Pair Corralation between Fidelity MSCI and Invesco SP
Given the investment horizon of 90 days Fidelity MSCI Consumer is expected to generate 1.87 times more return on investment than Invesco SP. However, Fidelity MSCI is 1.87 times more volatile than Invesco SP 500. It trades about 0.5 of its potential returns per unit of risk. Invesco SP 500 is currently generating about 0.19 per unit of risk. If you would invest 8,662 in Fidelity MSCI Consumer on September 1, 2024 and sell it today you would earn a total of 1,103 from holding Fidelity MSCI Consumer or generate 12.73% return on investment over 90 days.
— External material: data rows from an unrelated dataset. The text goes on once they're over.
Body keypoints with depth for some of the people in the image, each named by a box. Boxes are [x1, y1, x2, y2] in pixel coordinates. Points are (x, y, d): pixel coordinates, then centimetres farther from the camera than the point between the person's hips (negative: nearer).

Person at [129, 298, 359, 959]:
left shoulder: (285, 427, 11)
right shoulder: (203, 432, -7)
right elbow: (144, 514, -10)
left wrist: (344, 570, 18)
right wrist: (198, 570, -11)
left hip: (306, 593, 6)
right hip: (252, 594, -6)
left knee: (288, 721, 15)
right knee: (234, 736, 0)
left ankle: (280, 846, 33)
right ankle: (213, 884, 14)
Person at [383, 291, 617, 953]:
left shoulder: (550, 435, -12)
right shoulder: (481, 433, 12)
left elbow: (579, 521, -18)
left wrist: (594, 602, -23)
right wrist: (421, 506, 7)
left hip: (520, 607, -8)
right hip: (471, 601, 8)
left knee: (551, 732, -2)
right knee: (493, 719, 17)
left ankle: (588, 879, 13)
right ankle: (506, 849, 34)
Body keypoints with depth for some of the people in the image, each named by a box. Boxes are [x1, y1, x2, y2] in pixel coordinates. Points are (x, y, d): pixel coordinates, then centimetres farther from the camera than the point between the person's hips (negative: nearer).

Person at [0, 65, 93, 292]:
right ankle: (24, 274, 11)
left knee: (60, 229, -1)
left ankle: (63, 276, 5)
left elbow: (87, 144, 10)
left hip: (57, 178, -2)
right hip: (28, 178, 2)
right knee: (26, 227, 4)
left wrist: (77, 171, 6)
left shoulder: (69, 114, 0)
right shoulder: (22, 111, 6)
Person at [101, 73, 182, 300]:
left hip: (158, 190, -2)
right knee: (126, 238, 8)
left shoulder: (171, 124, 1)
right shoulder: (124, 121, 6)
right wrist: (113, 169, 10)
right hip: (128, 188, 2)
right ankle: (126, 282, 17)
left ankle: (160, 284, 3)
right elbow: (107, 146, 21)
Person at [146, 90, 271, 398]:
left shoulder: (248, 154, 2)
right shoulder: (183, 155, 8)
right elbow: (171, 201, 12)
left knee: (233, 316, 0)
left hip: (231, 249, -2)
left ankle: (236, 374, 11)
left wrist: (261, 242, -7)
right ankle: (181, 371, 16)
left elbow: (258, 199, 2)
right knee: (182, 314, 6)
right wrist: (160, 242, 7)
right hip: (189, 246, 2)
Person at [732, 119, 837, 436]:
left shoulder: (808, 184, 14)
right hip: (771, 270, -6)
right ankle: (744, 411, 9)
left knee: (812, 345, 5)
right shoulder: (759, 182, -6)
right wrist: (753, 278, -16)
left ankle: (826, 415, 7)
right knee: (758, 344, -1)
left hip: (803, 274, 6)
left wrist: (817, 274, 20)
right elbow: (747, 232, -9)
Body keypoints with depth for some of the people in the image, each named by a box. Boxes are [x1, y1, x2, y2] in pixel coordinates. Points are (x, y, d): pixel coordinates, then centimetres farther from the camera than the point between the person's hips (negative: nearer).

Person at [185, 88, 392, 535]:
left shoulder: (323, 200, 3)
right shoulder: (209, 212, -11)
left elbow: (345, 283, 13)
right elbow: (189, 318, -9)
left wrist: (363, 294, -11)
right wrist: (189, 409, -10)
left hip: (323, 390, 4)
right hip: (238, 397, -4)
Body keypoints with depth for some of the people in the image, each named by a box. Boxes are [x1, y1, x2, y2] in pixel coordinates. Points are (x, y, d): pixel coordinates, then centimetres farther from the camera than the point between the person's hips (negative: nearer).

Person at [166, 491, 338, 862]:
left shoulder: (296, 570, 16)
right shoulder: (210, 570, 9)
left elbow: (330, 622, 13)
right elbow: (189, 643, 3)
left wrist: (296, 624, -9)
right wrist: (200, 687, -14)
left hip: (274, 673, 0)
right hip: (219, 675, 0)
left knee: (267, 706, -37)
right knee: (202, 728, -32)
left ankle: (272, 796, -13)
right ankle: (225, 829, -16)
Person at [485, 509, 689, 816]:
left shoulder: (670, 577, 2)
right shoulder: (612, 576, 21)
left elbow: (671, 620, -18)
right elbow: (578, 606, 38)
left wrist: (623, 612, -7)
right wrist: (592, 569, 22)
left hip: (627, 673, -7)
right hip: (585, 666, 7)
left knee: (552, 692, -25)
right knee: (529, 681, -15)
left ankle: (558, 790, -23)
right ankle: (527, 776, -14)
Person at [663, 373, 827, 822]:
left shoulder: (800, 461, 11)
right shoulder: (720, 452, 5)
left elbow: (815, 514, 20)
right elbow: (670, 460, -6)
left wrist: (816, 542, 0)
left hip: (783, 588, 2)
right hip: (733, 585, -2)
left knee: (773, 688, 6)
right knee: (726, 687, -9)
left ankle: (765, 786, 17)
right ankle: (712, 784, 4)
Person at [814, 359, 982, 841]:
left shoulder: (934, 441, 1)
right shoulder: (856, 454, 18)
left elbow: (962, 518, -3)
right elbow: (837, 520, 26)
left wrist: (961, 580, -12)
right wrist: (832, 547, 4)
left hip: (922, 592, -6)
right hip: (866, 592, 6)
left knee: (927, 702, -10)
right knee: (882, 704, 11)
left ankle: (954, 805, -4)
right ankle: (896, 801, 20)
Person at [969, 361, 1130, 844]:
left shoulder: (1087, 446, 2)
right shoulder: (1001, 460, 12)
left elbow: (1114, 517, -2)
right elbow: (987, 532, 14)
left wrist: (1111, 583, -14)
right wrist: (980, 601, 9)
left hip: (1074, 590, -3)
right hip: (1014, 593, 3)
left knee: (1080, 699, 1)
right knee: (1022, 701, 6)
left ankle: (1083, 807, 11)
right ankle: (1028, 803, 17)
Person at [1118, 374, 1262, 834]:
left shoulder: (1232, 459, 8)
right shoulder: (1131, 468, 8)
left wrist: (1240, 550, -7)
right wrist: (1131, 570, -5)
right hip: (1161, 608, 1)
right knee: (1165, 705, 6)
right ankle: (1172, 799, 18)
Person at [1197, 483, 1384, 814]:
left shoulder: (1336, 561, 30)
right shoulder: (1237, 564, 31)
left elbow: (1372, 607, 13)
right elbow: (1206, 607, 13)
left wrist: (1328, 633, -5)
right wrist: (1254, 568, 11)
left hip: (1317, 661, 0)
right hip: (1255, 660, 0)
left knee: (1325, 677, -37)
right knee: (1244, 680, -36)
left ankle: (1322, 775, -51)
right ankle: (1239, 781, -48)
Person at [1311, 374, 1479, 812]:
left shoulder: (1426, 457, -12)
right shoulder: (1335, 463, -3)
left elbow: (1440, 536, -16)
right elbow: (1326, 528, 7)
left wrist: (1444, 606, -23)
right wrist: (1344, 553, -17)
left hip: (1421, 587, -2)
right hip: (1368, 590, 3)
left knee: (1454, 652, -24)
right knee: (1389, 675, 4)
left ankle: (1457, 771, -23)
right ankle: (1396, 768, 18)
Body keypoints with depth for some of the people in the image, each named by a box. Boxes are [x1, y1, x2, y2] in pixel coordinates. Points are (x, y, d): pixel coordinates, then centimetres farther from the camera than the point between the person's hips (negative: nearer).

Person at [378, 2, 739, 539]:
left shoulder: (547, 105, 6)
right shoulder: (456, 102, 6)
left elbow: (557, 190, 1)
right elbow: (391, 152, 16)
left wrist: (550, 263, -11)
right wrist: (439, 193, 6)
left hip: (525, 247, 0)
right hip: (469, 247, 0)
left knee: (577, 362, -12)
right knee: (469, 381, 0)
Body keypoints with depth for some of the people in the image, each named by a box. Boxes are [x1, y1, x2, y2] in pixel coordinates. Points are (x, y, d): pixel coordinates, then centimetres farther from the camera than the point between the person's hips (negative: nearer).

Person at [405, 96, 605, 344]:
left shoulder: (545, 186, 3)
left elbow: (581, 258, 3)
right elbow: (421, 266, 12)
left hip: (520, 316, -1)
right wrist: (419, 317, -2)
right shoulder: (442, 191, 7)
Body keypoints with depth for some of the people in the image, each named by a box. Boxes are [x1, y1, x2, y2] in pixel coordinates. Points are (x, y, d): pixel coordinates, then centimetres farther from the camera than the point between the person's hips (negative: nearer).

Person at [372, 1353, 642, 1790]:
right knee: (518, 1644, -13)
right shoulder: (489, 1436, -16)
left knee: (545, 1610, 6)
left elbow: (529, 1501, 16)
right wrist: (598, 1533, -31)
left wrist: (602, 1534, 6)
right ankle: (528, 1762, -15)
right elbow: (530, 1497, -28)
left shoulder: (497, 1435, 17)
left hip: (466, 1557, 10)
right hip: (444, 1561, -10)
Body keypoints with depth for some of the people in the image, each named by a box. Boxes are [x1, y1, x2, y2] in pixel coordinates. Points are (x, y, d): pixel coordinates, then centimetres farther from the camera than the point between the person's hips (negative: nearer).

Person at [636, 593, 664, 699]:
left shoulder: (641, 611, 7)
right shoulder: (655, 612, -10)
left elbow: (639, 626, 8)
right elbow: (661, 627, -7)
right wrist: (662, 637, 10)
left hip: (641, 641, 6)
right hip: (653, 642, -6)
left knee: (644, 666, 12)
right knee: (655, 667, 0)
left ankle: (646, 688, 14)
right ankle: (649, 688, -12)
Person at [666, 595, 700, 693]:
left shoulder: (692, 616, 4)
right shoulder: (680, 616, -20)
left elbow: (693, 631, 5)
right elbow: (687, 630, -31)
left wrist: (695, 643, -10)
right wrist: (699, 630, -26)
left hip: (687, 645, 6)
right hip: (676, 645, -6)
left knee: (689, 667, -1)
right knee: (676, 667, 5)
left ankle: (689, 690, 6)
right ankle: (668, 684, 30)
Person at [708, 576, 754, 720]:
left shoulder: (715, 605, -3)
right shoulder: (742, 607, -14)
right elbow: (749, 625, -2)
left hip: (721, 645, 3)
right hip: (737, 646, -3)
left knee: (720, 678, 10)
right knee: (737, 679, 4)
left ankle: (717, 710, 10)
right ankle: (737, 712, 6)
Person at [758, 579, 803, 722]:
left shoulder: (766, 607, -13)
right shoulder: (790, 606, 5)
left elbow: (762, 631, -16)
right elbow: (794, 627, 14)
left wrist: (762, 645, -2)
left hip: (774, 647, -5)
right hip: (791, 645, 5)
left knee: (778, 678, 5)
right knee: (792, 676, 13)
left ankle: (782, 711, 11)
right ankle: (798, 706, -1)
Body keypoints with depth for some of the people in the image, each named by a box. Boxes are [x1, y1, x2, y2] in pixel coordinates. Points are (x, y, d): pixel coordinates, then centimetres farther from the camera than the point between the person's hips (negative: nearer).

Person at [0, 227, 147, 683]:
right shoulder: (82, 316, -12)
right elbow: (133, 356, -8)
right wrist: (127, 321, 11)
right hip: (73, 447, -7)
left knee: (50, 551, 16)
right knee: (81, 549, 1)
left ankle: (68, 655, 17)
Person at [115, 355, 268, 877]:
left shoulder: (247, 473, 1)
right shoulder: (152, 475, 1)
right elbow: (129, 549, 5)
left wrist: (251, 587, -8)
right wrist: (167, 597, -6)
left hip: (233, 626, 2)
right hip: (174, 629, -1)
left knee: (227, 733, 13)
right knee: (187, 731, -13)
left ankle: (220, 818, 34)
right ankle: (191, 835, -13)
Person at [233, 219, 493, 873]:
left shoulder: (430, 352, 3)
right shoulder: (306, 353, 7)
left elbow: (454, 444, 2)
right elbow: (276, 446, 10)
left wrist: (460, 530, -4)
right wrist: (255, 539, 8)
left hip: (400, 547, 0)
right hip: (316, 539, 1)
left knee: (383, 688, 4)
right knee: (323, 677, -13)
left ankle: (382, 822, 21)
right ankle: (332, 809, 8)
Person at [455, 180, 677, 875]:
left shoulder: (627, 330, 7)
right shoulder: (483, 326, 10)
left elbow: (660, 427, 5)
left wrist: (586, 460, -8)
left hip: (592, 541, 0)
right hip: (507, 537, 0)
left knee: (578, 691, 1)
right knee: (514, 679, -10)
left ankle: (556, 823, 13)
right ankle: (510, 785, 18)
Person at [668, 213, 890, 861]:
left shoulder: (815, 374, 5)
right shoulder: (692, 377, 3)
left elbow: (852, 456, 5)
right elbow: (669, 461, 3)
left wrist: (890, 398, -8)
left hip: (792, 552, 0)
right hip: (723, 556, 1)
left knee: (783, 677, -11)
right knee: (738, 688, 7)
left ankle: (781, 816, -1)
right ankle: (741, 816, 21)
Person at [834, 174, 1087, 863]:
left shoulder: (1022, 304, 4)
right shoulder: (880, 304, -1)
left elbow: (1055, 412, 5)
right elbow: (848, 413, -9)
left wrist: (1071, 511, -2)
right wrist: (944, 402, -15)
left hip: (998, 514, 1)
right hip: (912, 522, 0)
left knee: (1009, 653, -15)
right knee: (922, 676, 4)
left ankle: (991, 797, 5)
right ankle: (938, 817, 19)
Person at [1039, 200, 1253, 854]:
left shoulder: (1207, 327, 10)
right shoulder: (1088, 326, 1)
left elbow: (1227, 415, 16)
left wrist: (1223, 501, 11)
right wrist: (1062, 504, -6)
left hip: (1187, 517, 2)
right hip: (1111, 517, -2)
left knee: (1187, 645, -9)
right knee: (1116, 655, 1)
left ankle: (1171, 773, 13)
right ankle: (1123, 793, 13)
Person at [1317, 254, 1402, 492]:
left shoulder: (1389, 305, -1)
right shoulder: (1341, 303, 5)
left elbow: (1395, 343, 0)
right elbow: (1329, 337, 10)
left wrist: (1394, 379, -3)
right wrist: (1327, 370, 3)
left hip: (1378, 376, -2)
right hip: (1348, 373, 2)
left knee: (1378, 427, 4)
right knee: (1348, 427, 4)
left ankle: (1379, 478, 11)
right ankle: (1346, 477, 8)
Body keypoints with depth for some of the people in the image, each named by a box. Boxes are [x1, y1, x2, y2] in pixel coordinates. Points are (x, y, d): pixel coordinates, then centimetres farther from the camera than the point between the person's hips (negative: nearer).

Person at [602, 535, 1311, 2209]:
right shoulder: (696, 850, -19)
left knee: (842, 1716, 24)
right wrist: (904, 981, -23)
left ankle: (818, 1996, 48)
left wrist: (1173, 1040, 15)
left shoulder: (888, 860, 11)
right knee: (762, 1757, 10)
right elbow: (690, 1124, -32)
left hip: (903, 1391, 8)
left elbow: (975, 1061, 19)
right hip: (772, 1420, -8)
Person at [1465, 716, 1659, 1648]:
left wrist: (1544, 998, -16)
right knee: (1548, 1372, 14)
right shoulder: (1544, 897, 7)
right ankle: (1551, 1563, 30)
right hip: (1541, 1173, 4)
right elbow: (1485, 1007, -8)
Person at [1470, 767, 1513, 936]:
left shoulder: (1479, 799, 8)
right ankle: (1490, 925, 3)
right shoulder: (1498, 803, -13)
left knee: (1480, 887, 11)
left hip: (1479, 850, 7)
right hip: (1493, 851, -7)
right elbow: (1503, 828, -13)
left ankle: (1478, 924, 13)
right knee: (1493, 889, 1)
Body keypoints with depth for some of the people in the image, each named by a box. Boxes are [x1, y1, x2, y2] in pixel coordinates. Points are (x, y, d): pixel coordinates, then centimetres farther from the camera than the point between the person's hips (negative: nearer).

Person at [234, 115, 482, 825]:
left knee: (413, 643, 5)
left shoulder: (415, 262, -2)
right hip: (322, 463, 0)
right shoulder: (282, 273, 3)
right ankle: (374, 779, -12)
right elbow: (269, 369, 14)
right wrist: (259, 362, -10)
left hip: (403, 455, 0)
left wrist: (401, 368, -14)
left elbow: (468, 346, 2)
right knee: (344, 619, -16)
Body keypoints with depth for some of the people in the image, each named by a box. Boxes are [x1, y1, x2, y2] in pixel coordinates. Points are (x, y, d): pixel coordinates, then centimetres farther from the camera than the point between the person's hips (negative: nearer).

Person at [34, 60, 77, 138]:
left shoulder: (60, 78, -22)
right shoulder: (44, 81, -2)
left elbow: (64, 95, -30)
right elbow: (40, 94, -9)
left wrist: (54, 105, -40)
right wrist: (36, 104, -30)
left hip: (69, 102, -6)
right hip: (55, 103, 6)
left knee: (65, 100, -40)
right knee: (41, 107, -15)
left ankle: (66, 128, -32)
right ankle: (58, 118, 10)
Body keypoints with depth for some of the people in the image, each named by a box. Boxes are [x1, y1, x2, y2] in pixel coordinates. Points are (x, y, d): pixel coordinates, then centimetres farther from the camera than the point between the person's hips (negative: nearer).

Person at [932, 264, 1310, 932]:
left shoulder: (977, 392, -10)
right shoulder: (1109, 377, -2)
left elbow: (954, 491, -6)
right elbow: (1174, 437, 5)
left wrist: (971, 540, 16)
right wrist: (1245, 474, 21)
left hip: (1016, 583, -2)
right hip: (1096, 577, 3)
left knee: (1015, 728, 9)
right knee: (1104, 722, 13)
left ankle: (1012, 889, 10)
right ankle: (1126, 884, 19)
Time Period | 3 Months [change] |
Direction | Moves Against |
Strength | Weak |
Accuracy | 100.0% |
Values | Daily Returns |
Fidelity MSCI Consumer vs. Invesco SP 500
Performance |
Timeline |
Fidelity MSCI Consumer |
Invesco SP 500 |
Fidelity MSCI and Invesco SP Volatility Contrast
Predicted Return Density |
Returns |
Pair Trading with Fidelity MSCI and Invesco SP
The main advantage of trading using opposite Fidelity MSCI and Invesco SP positions is that it hedges away some unsystematic risk. Because of two separate transactions, even if Fidelity MSCI position performs unexpectedly, Invesco SP can make up some of the losses. Pair trading also minimizes risk from directional movements in the market. For example, if an entire industry or sector drops because of unexpected headlines, the short position in Invesco SP will offset losses from the drop in Invesco SP's long position.Fidelity MSCI vs. Invesco Dynamic Food | Fidelity MSCI vs. Invesco Dynamic Building | Fidelity MSCI vs. Invesco DWA Utilities | Fidelity MSCI vs. Aquagold International |
Invesco SP vs. Consumer Discretionary Select | Invesco SP vs. Industrial Select Sector | Invesco SP vs. Utilities Select Sector | Invesco SP vs. Materials Select Sector |
Check out your portfolio center.Note that this page's information should be used as a complementary analysis to find the right mix of equity instruments to add to your existing portfolios or create a brand new portfolio. You can also try the Portfolio Optimization module to compute new portfolio that will generate highest expected return given your specified tolerance for risk.